EXERCISE: Retype the part of the commit-graph text starting with "In a sense, this" and going on through "bellow is clearer.".

** STUDY TEXT follows **

Han Xin June 25, 2022, 2:25 a.m. UTC | #2
On Sat, Jun 25, 2022 at 12:56 AM Junio C Hamano <gitster@pobox.com> wrote:
>
> Han Xin <hanxin.hx@bytedance.com> writes:
>
> > If a commit is in the commit graph, we would expect the commit to also
> > be present.
>
> > When we found the commit in the graph in lookup_commit_in_graph(),
> > but the commit is missing from the repository, we will try
> > promisor_remote_get_direct() and then enter another loop.  While
> > sometimes it will finally succeed because it cannot fork
> > subprocess,
>
> Is that a mode of "succeed"-ing?  Or merely a way to exit an endless
> loop that does not make any progress with a failure?

For the user, "fetch-pack" does succeed, because in
deref_without_lazy_fetch(), even if lookup_commit_in_graph() fails to
lazy fetch the lost commit, the following oid_object_info_extended()
will help us complete the previous work.

In a sense, this infinite loop is based on the fact that infinite processes
can be created.

However, your attempt to express the reasoning bellow is clearer.

** End of STUDY TEXT **
** LISTED RECORDS follows **

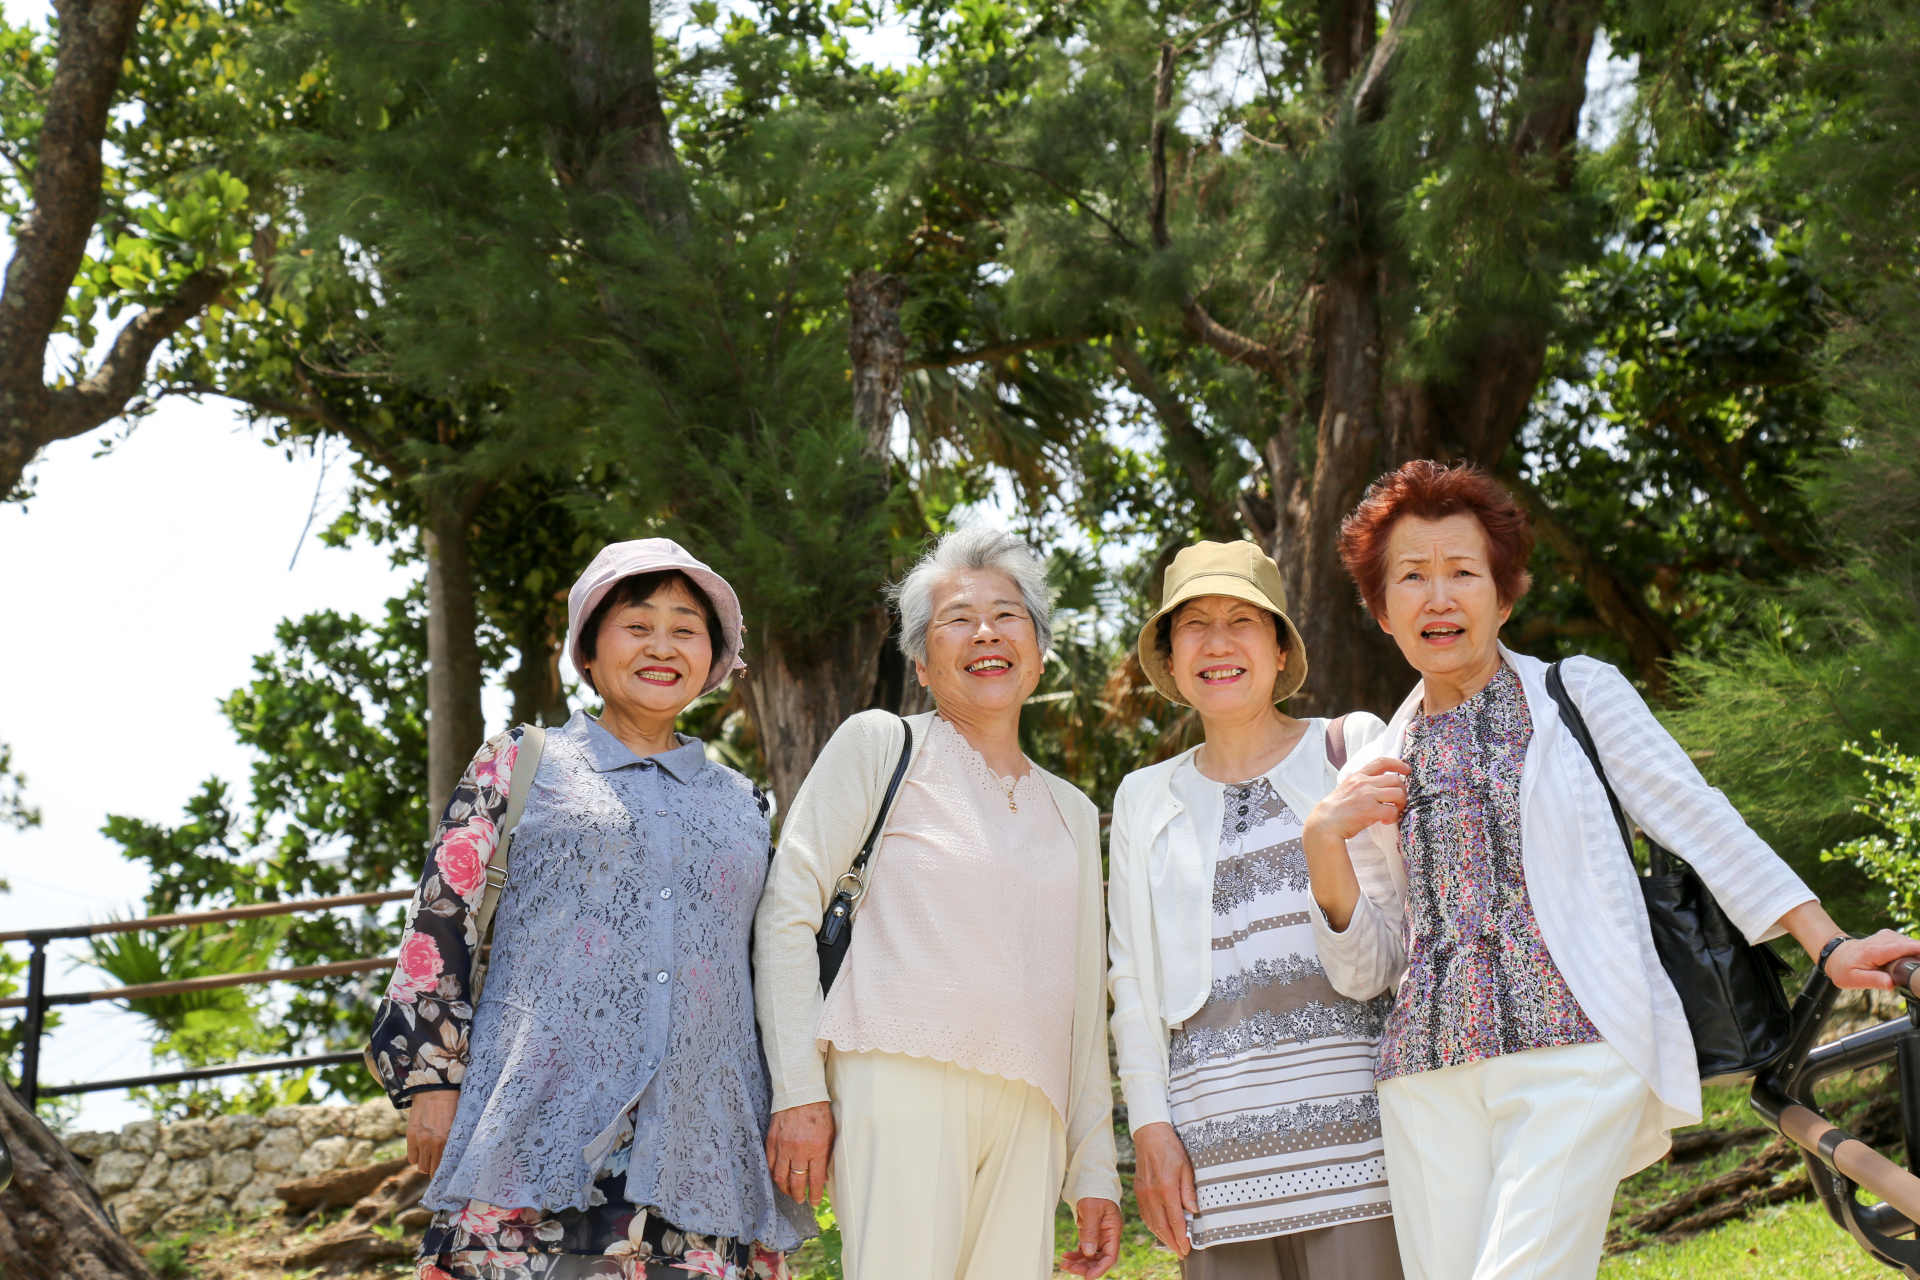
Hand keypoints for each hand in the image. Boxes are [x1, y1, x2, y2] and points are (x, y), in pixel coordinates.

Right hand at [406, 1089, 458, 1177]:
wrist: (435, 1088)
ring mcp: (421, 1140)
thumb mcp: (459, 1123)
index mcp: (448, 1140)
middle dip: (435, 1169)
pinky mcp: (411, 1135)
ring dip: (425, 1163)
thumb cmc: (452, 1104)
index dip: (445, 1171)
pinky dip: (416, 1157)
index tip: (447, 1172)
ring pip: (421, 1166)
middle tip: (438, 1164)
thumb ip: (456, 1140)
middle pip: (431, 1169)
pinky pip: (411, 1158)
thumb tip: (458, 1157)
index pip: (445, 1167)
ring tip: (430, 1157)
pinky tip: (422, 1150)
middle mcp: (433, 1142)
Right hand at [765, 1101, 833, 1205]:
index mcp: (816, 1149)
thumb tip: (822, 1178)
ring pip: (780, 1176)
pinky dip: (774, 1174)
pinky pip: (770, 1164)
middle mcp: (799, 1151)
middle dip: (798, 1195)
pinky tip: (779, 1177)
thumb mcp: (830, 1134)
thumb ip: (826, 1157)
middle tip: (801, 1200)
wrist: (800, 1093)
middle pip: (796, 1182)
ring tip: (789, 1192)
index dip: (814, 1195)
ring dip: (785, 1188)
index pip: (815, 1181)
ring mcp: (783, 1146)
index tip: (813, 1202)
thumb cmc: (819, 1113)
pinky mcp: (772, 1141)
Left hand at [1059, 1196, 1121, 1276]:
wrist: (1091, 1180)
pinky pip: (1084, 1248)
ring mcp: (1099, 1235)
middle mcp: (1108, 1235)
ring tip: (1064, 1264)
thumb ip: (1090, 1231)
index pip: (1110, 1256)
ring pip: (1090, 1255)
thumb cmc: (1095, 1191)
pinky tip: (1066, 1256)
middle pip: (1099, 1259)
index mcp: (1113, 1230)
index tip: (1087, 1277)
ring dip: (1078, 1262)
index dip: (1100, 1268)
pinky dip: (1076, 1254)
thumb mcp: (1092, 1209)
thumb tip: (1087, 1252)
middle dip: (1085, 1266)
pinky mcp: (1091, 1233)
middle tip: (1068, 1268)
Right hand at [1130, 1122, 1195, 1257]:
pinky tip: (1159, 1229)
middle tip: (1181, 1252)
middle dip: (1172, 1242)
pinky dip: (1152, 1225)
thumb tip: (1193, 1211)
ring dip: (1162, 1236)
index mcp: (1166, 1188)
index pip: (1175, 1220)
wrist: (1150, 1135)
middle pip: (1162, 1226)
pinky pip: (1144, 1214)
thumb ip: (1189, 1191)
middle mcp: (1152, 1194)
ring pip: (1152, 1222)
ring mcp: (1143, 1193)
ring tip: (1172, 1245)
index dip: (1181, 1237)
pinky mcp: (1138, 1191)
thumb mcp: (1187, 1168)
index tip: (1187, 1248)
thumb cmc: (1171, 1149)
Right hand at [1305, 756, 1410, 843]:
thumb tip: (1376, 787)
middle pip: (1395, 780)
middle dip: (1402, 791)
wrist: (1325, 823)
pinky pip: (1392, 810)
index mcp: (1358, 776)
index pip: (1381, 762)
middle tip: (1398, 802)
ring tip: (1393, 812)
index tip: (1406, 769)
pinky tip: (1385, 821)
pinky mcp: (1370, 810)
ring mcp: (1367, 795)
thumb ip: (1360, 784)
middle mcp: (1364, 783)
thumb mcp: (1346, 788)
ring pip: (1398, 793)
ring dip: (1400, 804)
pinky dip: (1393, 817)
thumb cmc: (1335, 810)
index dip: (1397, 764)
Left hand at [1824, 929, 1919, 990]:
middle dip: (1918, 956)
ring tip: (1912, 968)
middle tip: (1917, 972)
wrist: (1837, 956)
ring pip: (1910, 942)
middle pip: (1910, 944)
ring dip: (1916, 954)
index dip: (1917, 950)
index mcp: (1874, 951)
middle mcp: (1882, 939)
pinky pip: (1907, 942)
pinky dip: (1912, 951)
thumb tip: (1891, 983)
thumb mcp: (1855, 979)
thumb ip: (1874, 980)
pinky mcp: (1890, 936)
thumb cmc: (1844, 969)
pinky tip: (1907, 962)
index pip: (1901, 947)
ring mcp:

** End of LISTED RECORDS **

SOLUTION FOR THIS EXERCISE:
In a sense, this infinite loop is based on the fact that infinite processes
can be created.

However, your attempt to express the reasoning bellow is clearer.